Türkiye krizde değil; çünkü 2022’de yüzde 5.5, 2023’teyse -sanayi üretimindeki büyüme bu boyutta olmamakla birlikte- yüzde 4.5 büyüdü. Erdoğan’ın övündüğü de bu: “Büyüyoruz”! 2021’de de yüzde 11.4 büyümüştü Türkiye!
Evet, büyüyoruz, doğru! Türkiye ekonomisinin 2024’te yüzde 3 ile 3.5 oranında büyümesi öngörülüyor. Sadece hükümetin değil, IMF ve TÜSİAD’ın tahminleri de bu yönde.
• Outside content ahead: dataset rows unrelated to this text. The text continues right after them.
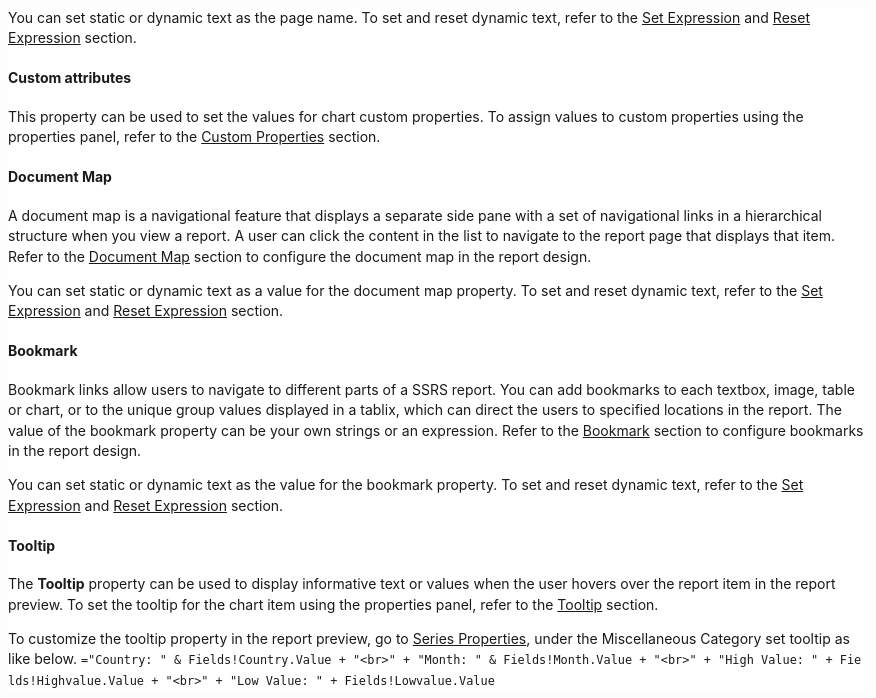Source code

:You can set static or dynamic text as the page name. To set and reset dynamic text, refer to the [Set Expression](./../../../compose-report/properties-panel/#set-expression) and [Reset Expression](./../../../compose-report/properties-panel/#reset-expression) section.

#### Custom attributes

This property can be used to set the values for chart custom properties. To assign values to custom properties using the properties panel, refer to the [Custom Properties](./../../../compose-report/common-properties/#custom-properties) section.

#### Document Map

A document map is a navigational feature that displays a separate side pane with a set of navigational links in a hierarchical structure when you view a report. A user can click the content in the list to navigate to the report page that displays that item. Refer to the [Document Map](./../../../compose-report/document-map/) section to configure the document map in the report design.

You can set static or dynamic text as a value for the document map property. To set and reset dynamic text, refer to the [Set Expression](./../../../compose-report/properties-panel/#set-expression) and [Reset Expression](./../../../compose-report/properties-panel/#reset-expression) section.

#### Bookmark

Bookmark links allow users to navigate to different parts of a SSRS report. You can add bookmarks to each textbox, image, table or chart, or to the unique group values displayed in a tablix, which can direct the users to specified locations in the report. The value of the bookmark property can be your own strings or an expression. Refer to the [Bookmark](./../../../compose-report/bookmark/) section to configure bookmarks in the report design.

You can set static or dynamic text as the value for the bookmark property. To set and reset dynamic text, refer to the [Set Expression](./../../../compose-report/properties-panel/#set-expression) and [Reset Expression](./../../../compose-report/properties-panel/#reset-expression) section.

#### Tooltip

The **Tooltip** property can be used to display informative text or values when the user hovers over the report item in the report preview. To set the tooltip for the chart item using the properties panel, refer to the [Tooltip](./../../../compose-report/common-properties/#tooltip) section.

To customize the tooltip property in the report preview, go to [Series Properties](https://help.boldreports.com/enterprise-reporting/designer-guide/report-designer/report-items/chart/series/#tooltip), under the Miscellaneous Category set tooltip as like below.
`="Country: " & Fields!Country.Value + "<br>" + "Month: " & Fields!Month.Value + "<br>" + "High Value: " + Fields!Highvalue.Value + "<br>" + "Low Value: " + Fields!Lowvalue.Value`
Ekonomi krizde değil, büyüyor ve büyüme oranı yavaşlamakta olsa da, büyümeye devam edecek görünüyor. Sorun, bu büyümenin nasıl bir büyüme olduğunda!
Büyümede değil, bölüşümde; büyümenin nimetlerinin paylaşılmasında sorun var. Hem de büyük sorun.
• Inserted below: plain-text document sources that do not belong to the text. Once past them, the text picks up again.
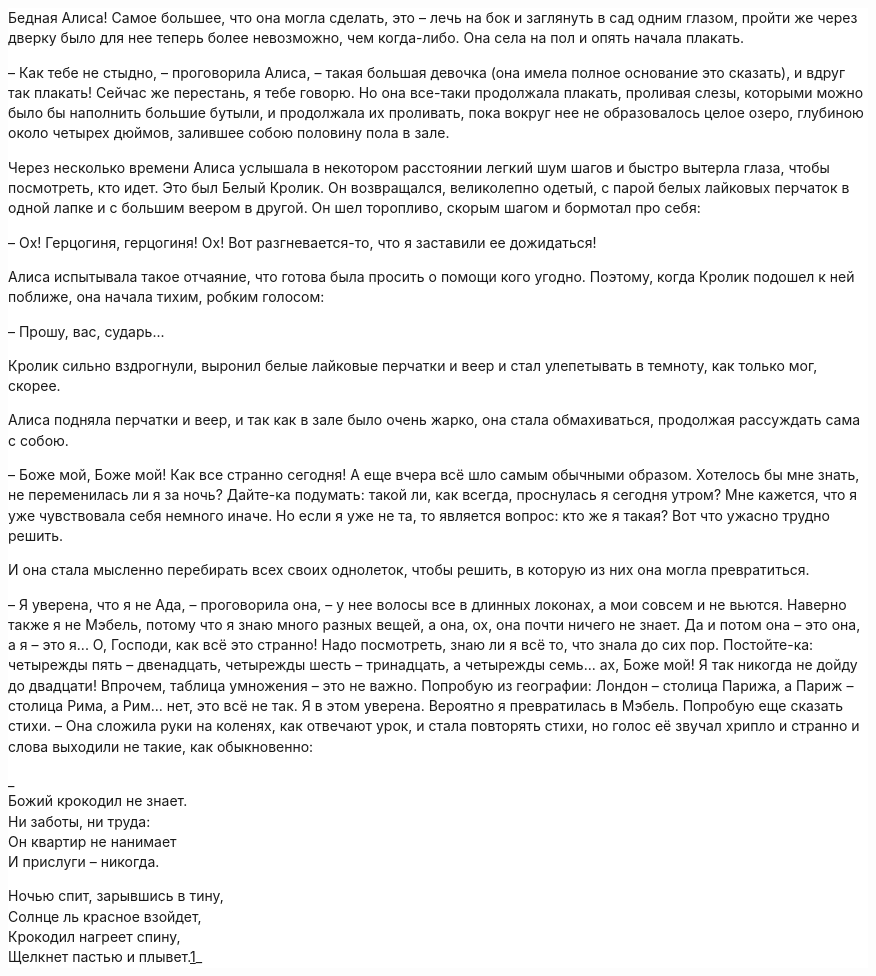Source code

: Бедная Алиса! Самое большее, что она могла сделать, это – лечь на бок и заглянуть в сад одним глазом, пройти же через дверку было для нее теперь более невозможно, чем когда-либо. Она села на пол и опять начала плакать.

– Как тебе не стыдно, – проговорила Алиса, – такая большая девочка (она имела полное основание это сказать), и вдруг так плакать! Сейчас же перестань, я тебе говорю. Но она все-таки продолжала плакать, проливая слезы, которыми можно было бы наполнить большие бутыли, и продолжала их проливать, пока вокруг нее не образовалось целое озеро, глубиною около четырех дюймов, залившее собою половину пола в зале.

Через несколько времени Алиса услышала в некотором расстоянии легкий шум шагов и быстро вытерла глаза, чтобы посмотреть, кто идет. Это был Белый Кролик. Он возвращался, великолепно одетый, с парой белых лайковых перчаток в одной лапке и с большим веером в другой. Он шел торопливо, скорым шагом и бормотал про себя:

– Ох! Герцогиня, герцогиня! Ох! Вот разгневается-то, что я заставили ее дожидаться!

Алиса испытывала такое отчаяние, что готова была просить о помощи кого угодно. Поэтому, когда Кролик подошел к ней поближе, она начала тихим, робким голосом:

– Прошу, вас, сударь...

Кролик сильно вздрогнули, выронил белые лайковые перчатки и веер и стал улепетывать в темноту, как только мог, скорее.

Алиса подняла перчатки и веер, и так как в зале было очень жарко, она стала обмахиваться, продолжая рассуждать сама с собою.

– Боже мой, Боже мой! Как все странно сегодня! А еще вчера всё шло самым обычными образом. Хотелось бы мне знать, не переменилась ли я за ночь? Дайте-ка подумать: такой ли, как всегда, проснулась я сегодня утром? Мне кажется, что я уже чувствовала себя немного иначе. Но если я уже не та, то является вопрос: кто же я такая? Вот что ужасно трудно решить.

И она стала мысленно перебирать всех своих однолеток, чтобы решить, в которую из них она могла превратиться.

– Я уверена, что я не Ада, – проговорила она, – у нее волосы все в длинных локонах, а мои совсем и не вьются. Наверно также я не Мэбель, потому что я знаю много разных вещей, а она, ох, она почти ничего не знает. Да и потом она – это она, а я – это я... О, Господи, как всё это странно! Надо посмотреть, знаю ли я всё то, что знала до сих пор. Постойте-ка: четырежды пять – двенадцать, четырежды шесть – тринадцать, а четырежды семь... ах, Боже мой! Я так никогда не дойду до двадцати! Впрочем, таблица умножения – это не важно. Попробую из географии: Лондон – столица Парижа, а Париж – столица Рима, а Рим... нет, это всё не так. Я в этом уверена. Вероятно я превратилась в Мэбель. Попробую еще сказать стихи. – Она сложила руки на коленях, как отвечают урок, и стала повторять стихи, но голос её звучал хрипло и странно и слова выходили не такие, как обыкновенно:

_  
Божий крокодил не знает.  
Ни заботы, ни труда:  
Он квартир не нанимает  
И прислуги – никогда.  
  
Ночью спит, зарывшись в тину,  
Солнце ль красное взойдет,  
Крокодил нагреет спину,  
Щелкнет пастью и плывет.[1](https://wysotsky.com/0011/1049-20.htm#fn_01)_
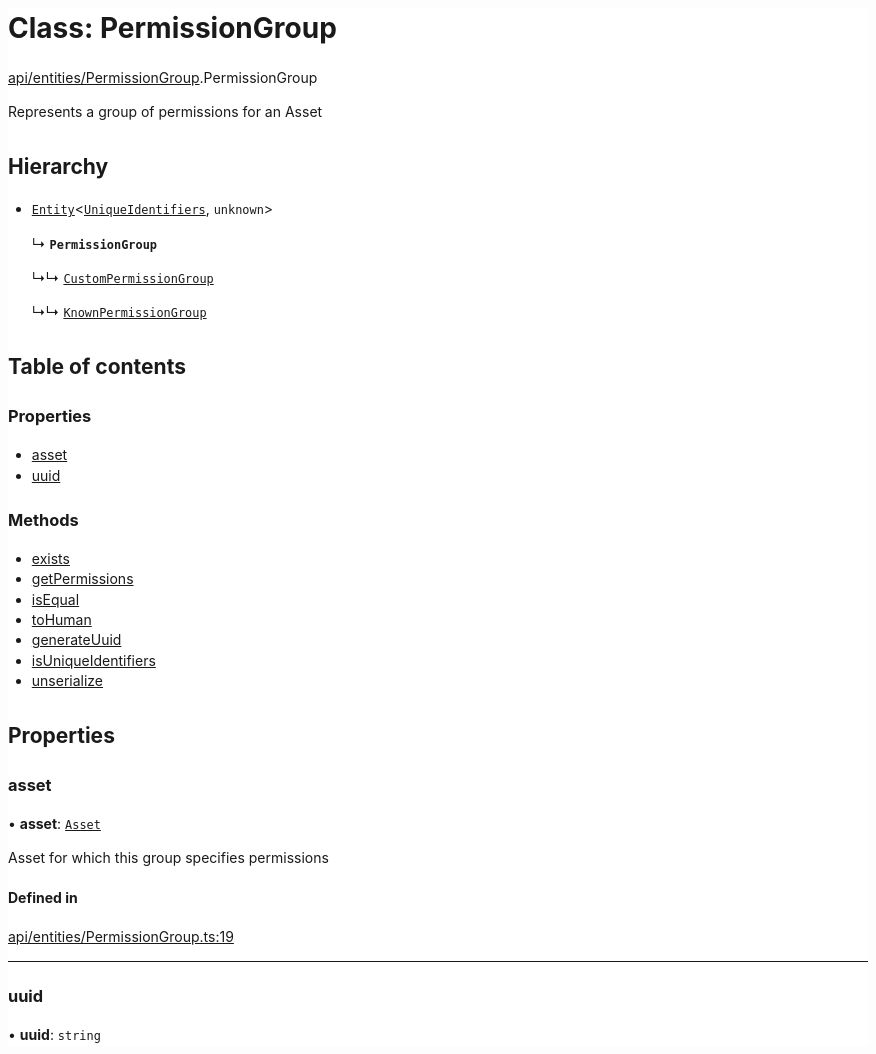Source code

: # Class: PermissionGroup

[api/entities/PermissionGroup](../wiki/api.entities.PermissionGroup).PermissionGroup

Represents a group of permissions for an Asset

## Hierarchy

- [`Entity`](../wiki/api.entities.Entity.Entity)<[`UniqueIdentifiers`](../wiki/api.entities.PermissionGroup.UniqueIdentifiers), `unknown`\>

  ↳ **`PermissionGroup`**

  ↳↳ [`CustomPermissionGroup`](../wiki/api.entities.CustomPermissionGroup.CustomPermissionGroup)

  ↳↳ [`KnownPermissionGroup`](../wiki/api.entities.KnownPermissionGroup.KnownPermissionGroup)

## Table of contents

### Properties

- [asset](../wiki/api.entities.PermissionGroup.PermissionGroup#asset)
- [uuid](../wiki/api.entities.PermissionGroup.PermissionGroup#uuid)

### Methods

- [exists](../wiki/api.entities.PermissionGroup.PermissionGroup#exists)
- [getPermissions](../wiki/api.entities.PermissionGroup.PermissionGroup#getpermissions)
- [isEqual](../wiki/api.entities.PermissionGroup.PermissionGroup#isequal)
- [toHuman](../wiki/api.entities.PermissionGroup.PermissionGroup#tohuman)
- [generateUuid](../wiki/api.entities.PermissionGroup.PermissionGroup#generateuuid)
- [isUniqueIdentifiers](../wiki/api.entities.PermissionGroup.PermissionGroup#isuniqueidentifiers)
- [unserialize](../wiki/api.entities.PermissionGroup.PermissionGroup#unserialize)

## Properties

### asset

• **asset**: [`Asset`](../wiki/api.entities.Asset.Asset)

Asset for which this group specifies permissions

#### Defined in

[api/entities/PermissionGroup.ts:19](https://github.com/PolymathNetwork/polymesh-sdk/blob/49113a20/src/api/entities/PermissionGroup.ts#L19)

___

### uuid

• **uuid**: `string`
Hükümet, özellikle seçimler öncesi “müjdeler” vermeyi adet edinmiştir. “Karadeniz’de doğal gaz bulundu”! Sonuncu “müjde” 11 Nisan’da geldi. Enerji ve Tabii Kaynaklar Bakanı, “Gabar’daki 33 kuyuda bugün itibarıyla 40 bin varillik günlük üretimi geçtik. Cumhuriyet tarihinin rekoru”!
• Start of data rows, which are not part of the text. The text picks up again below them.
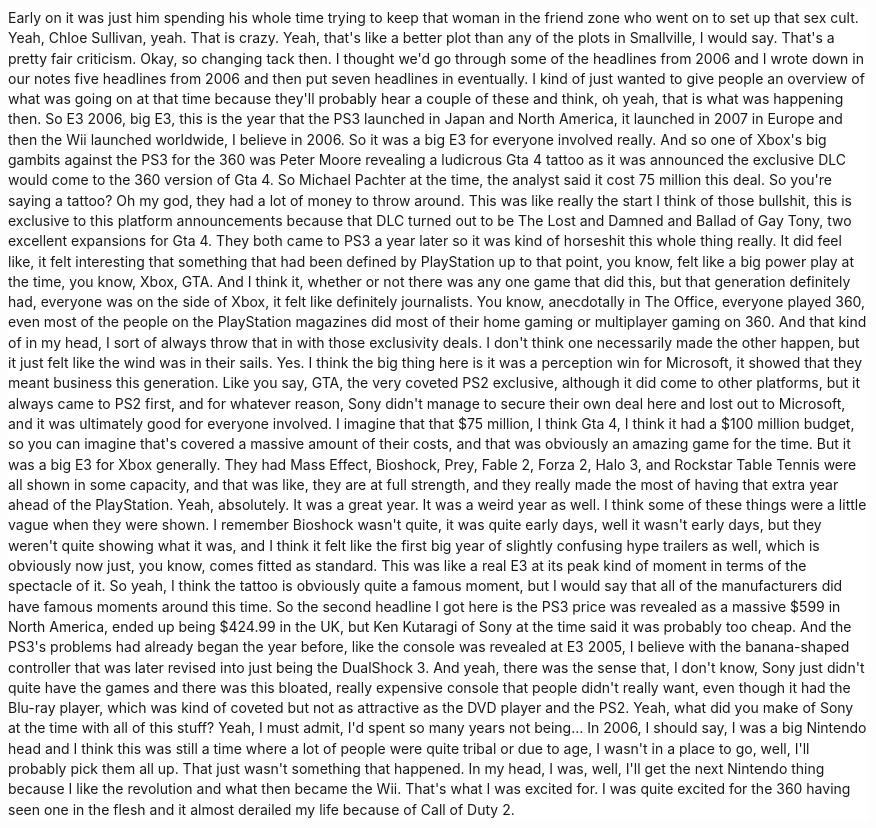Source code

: Early on it was just him spending his whole time trying to keep that woman in the friend zone who went on to set up that sex cult.
Yeah, Chloe Sullivan, yeah.
That is crazy.
Yeah, that's like a better plot than any of the plots in Smallville, I would say. That's a pretty fair criticism. Okay, so changing tack then.
I thought we'd go through some of the headlines from 2006 and I wrote down in our notes five headlines from 2006 and then put seven headlines in eventually. I kind of just wanted to give people an overview of what was going on at that time because they'll probably hear a couple of these and think, oh yeah, that is what was happening then. So E3 2006, big E3, this is the year that the PS3 launched in Japan and North America, it launched in 2007 in Europe and then the Wii launched worldwide, I believe in 2006.
So it was a big E3 for everyone involved really. And so one of Xbox's big gambits against the PS3 for the 360 was Peter Moore revealing a ludicrous Gta 4 tattoo as it was announced the exclusive DLC would come to the 360 version of Gta 4. So Michael Pachter at the time, the analyst said it cost 75 million this deal.
So you're saying a tattoo? Oh my god, they had a lot of money to throw around.
This was like really the start I think of those bullshit, this is exclusive to this platform announcements because that DLC turned out to be The Lost and Damned and Ballad of Gay Tony, two excellent expansions for Gta 4. They both came to PS3 a year later so it was kind of horseshit this whole thing really.
It did feel like, it felt interesting that something that had been defined by PlayStation up to that point, you know, felt like a big power play at the time, you know, Xbox, GTA. And I think it, whether or not there was any one game that did this, but that generation definitely had, everyone was on the side of Xbox, it felt like definitely journalists. You know, anecdotally in The Office, everyone played 360, even most of the people on the PlayStation magazines did most of their home gaming or multiplayer gaming on 360.
And that kind of in my head, I sort of always throw that in with those exclusivity deals. I don't think one necessarily made the other happen, but it just felt like the wind was in their sails.
Yes. I think the big thing here is it was a perception win for Microsoft, it showed that they meant business this generation. Like you say, GTA, the very coveted PS2 exclusive, although it did come to other platforms, but it always came to PS2 first, and for whatever reason, Sony didn't manage to secure their own deal here and lost out to Microsoft, and it was ultimately good for everyone involved.
I imagine that that $75 million, I think Gta 4, I think it had a $100 million budget, so you can imagine that's covered a massive amount of their costs, and that was obviously an amazing game for the time. But it was a big E3 for Xbox generally. They had Mass Effect, Bioshock, Prey, Fable 2, Forza 2, Halo 3, and Rockstar Table Tennis were all shown in some capacity, and that was like, they are at full strength, and they really made the most of having that extra year ahead of the PlayStation.
Yeah, absolutely. It was a great year. It was a weird year as well.
I think some of these things were a little vague when they were shown. I remember Bioshock wasn't quite, it was quite early days, well it wasn't early days, but they weren't quite showing what it was, and I think it felt like the first big year of slightly confusing hype trailers as well, which is obviously now just, you know, comes fitted as standard.
This was like a real E3 at its peak kind of moment in terms of the spectacle of it. So yeah, I think the tattoo is obviously quite a famous moment, but I would say that all of the manufacturers did have famous moments around this time. So the second headline I got here is the PS3 price was revealed as a massive $599 in North America, ended up being $424.99 in the UK, but Ken Kutaragi of Sony at the time said it was probably too cheap.
And the PS3's problems had already began the year before, like the console was revealed at E3 2005, I believe with the banana-shaped controller that was later revised into just being the DualShock 3. And yeah, there was the sense that, I don't know, Sony just didn't quite have the games and there was this bloated, really expensive console that people didn't really want, even though it had the Blu-ray player, which was kind of coveted but not as attractive as the DVD player and the PS2. Yeah, what did you make of Sony at the time with all of this stuff?
Yeah, I must admit, I'd spent so many years not being… In 2006, I should say, I was a big Nintendo head and I think this was still a time where a lot of people were quite tribal or due to age, I wasn't in a place to go, well, I'll probably pick them all up. That just wasn't something that happened.
In my head, I was, well, I'll get the next Nintendo thing because I like the revolution and what then became the Wii. That's what I was excited for. I was quite excited for the 360 having seen one in the flesh and it almost derailed my life because of Call of Duty 2.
Eee… Sanki -haberler doğru olsa bile- işçi ve emekçiler elde edilecek gelirlerin ucundan olsun koklayacak! Olası gelirler, köprü ve yollardan geçenden de geçmeyenden de toplanan, yetmeyince hazineden karşılanan gelirler gibi, doğrudan sermayenin kasasına aktarılıyor. Şimdiye kadar hep böyle oldu. Bu ancak bir işçi iktidarında değişebilir.
Sorun şurada ki; emeğin, işçi ve emekçilerin büyümeden aldığı pay aynı kalmak bir yana sürekli azalıyor. Hem de büyük bir hızla. 2020 sonuyla 2022’nin haziranı arasındaki 1.5 yılda örneğin, iş gücü ödemelerinin milli gelirdeki payı yüzde 31.9’dan yüzde 25.4’e geriledi. 1.5 yılda 6.5 puanlık gerileme!.. İşçi ve emekçiler 1.5 yıl içinde, yaklaşık 1/3’üne sahip oldukları milli gelirin 1/4’ünü elde edebilir oldular. Sorun burada, Türkiye’nin büyüyüp büyümemesi ya da krizde olup olmamasında değil!